Carmen Teresa Meléndez Rivas (born 3 November 1961) is a Venezuelan politician and Navy admiral. She was Minister of Interior and Justice from 25 October 2014 to 9 March 2015, and chief of staff in President Nicolás Maduro's cabinet for nearly six months from March to September 2015. After a governorship in Lara (2017–2020), she headed the Interior Ministry for the second time, from October 2020 to August 2021.

==Political career==

Meléndez was the Deputy Minister of Education of the Ministry of Defense. On July 3, 2012, the president of Venezuela, Hugo Chavez, promoted her to the rank of Vice Admiral.
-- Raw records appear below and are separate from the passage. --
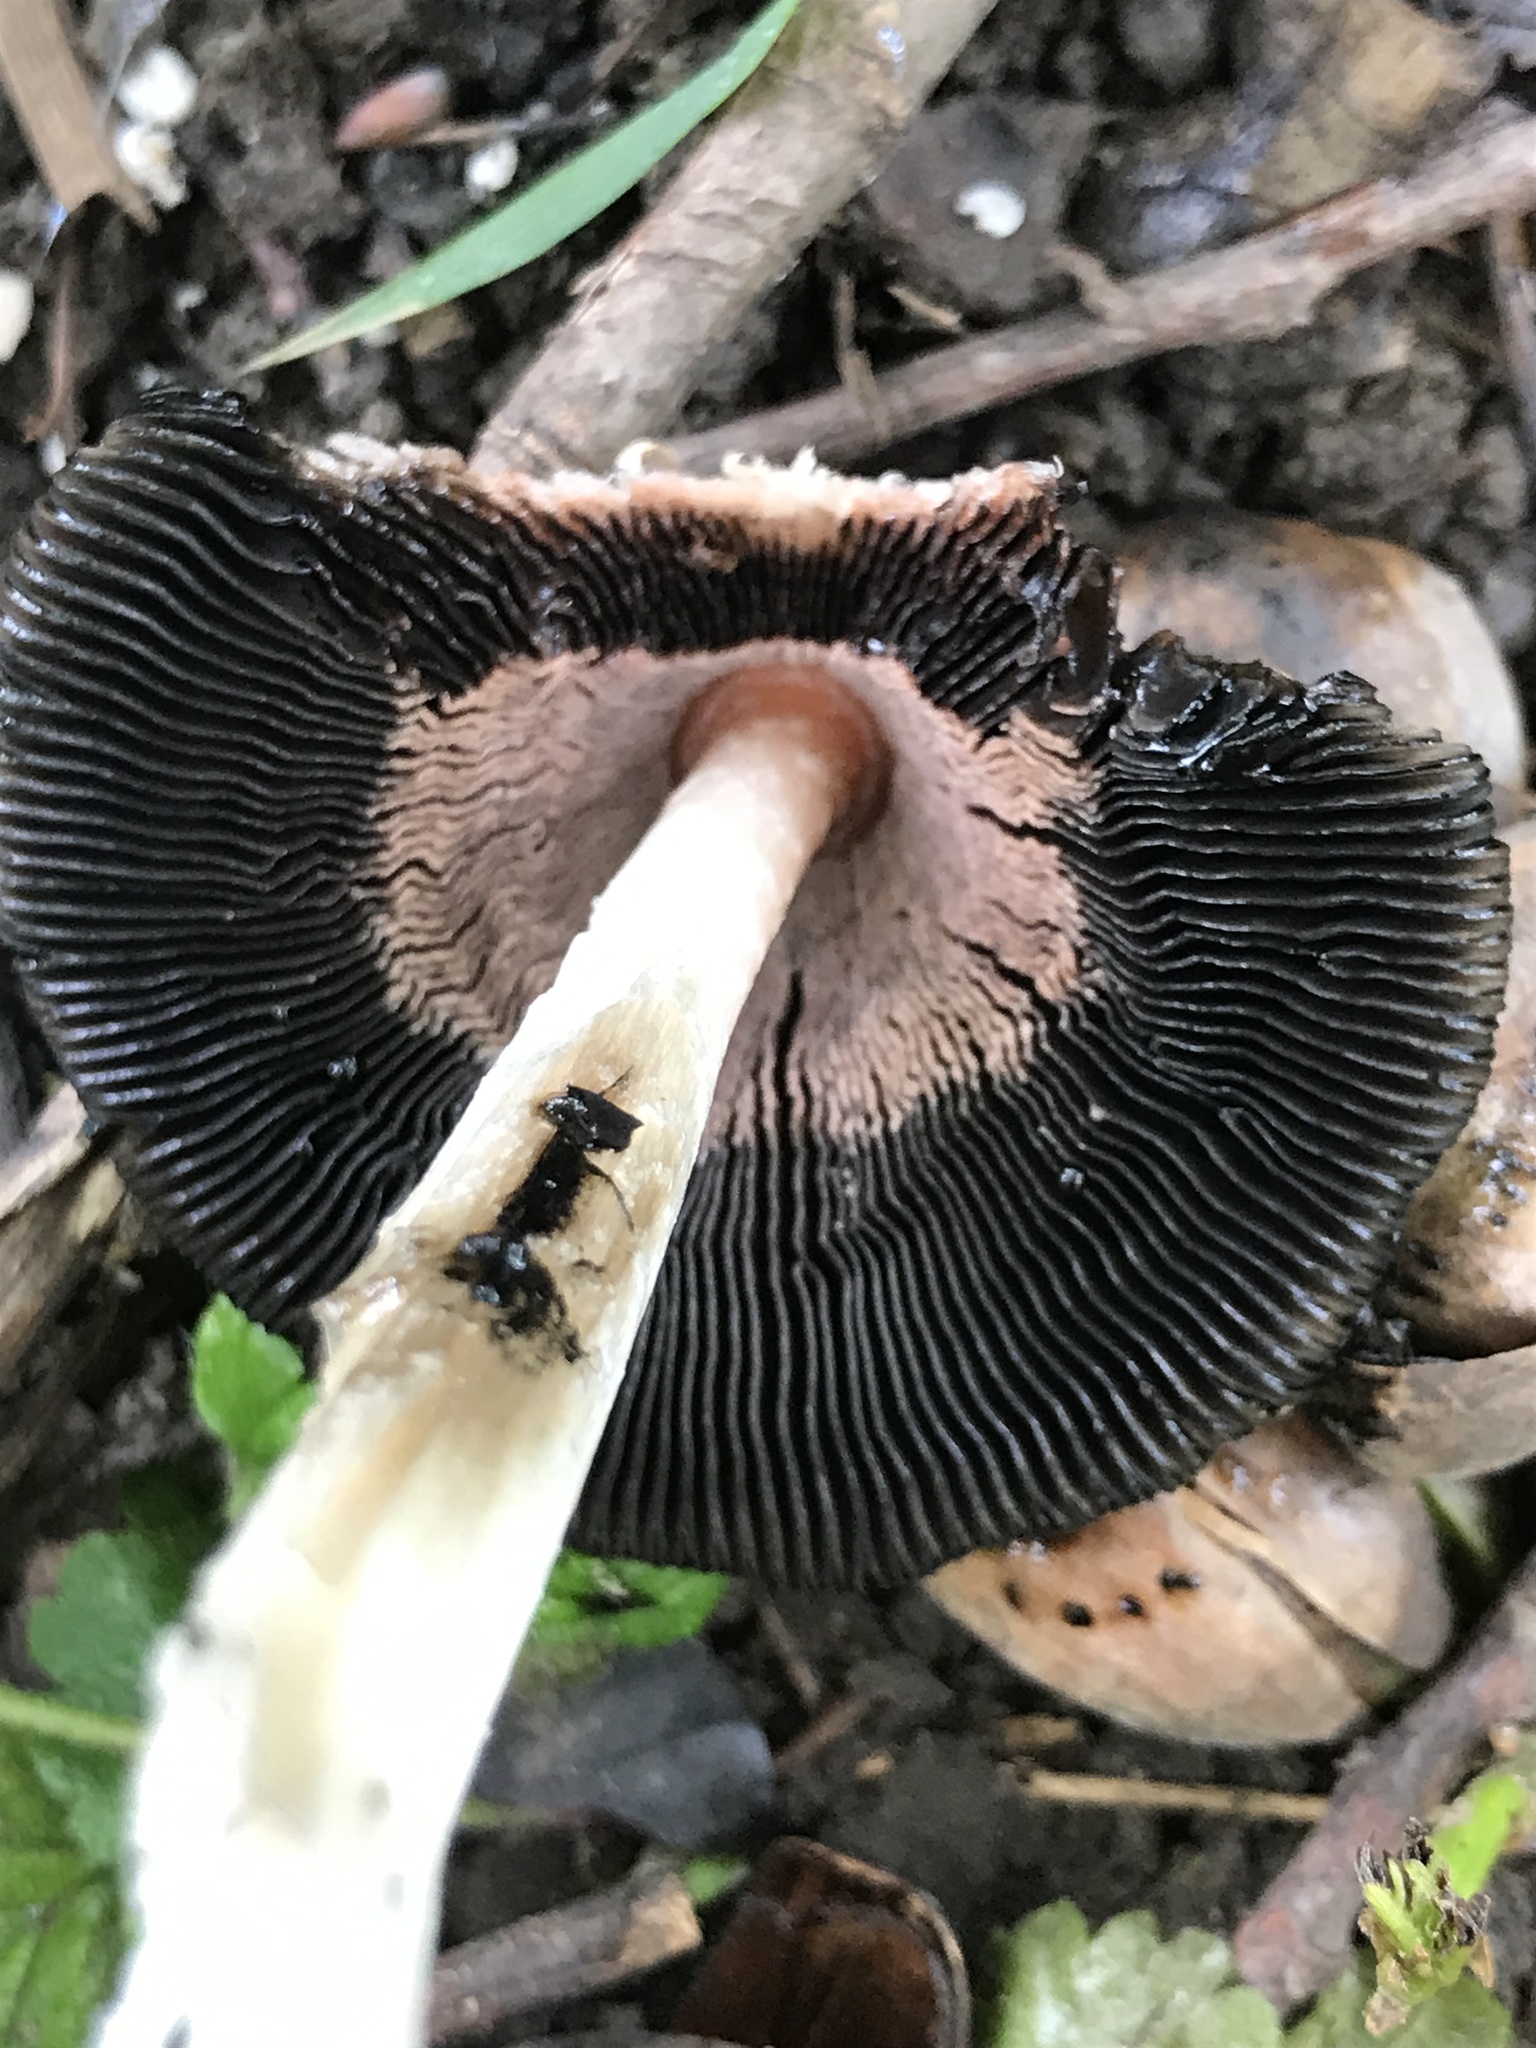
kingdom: Fungi
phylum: Basidiomycota
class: Agaricomycetes
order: Agaricales
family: Agaricaceae
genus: Coprinus
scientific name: Coprinus comatus
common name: Lawyer's wig
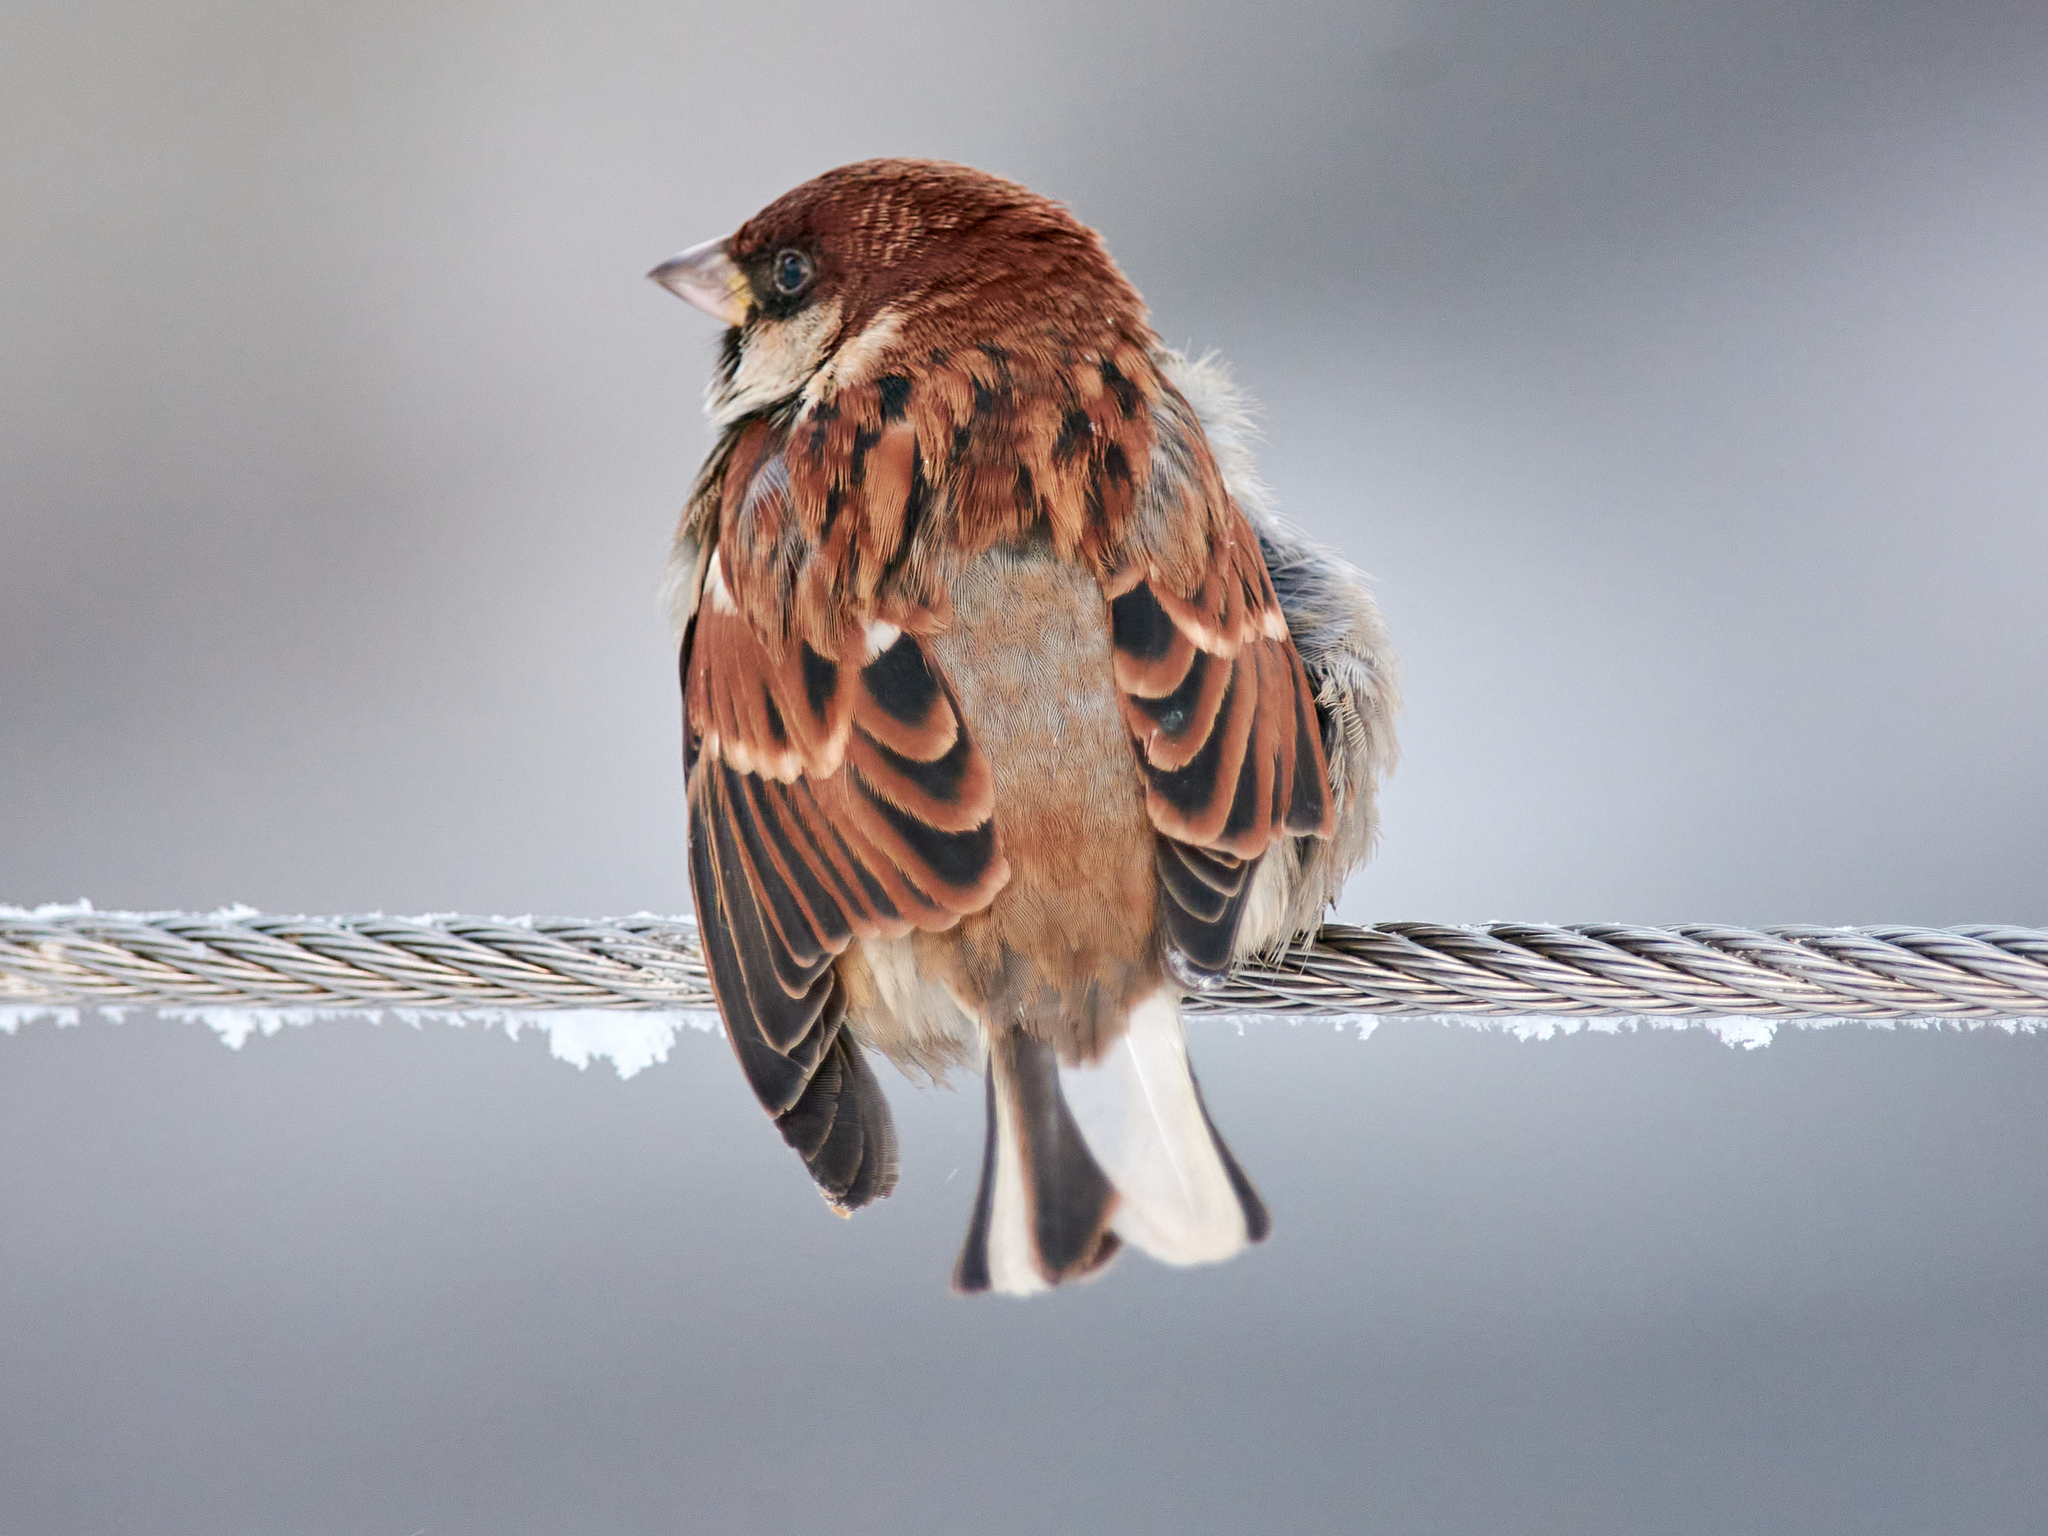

Melendez was the first Venezuelan woman to receive this distinction in after being named Commander of General Staff of the Bolivarian Armed Forces. On 13 October, she was named Minister of People's Power of the Office by President Hugo Chavez and confirmed by national decree on 15 October. On 21 April 2013, during a national radio and television, she was reaffirmed as Minister of Management the Bolivarian Government of Venezuela for the government of Nicolas Maduro. On 3 July 2013 the president of the republic amounts to admiral in chief and July 5, 2013, the appointed Minister of Defense, the first woman to hold both charges in the history of Venezuela.

==Sanctions==
Meléndez has been sanctioned by several countries and is banned from entering neighboring Colombia. The Colombian government maintains a list of people banned from entering Colombia or subject to expulsion; as of January 2019, the list had 200 people with a "close relationship and support for the Nicolás Maduro regime".

=== United States ===
On 9 August 2017, the United States Department of the Treasury placed sanctions on Meléndez for her position in the 2017 Constituent Assembly of Venezuela where she is tasked with the street government command.

=== Canada ===
Canada sanctioned Meléndez on 22 September 2017 due to alleged "rupture of Venezuela's constitutional order."

=== Panama ===
On 29 March 2018, Meléndez was sanctioned by the Panamanian government for her alleged involvement with "money laundering, financing of terrorism and financing the proliferation of weapons of mass destruction".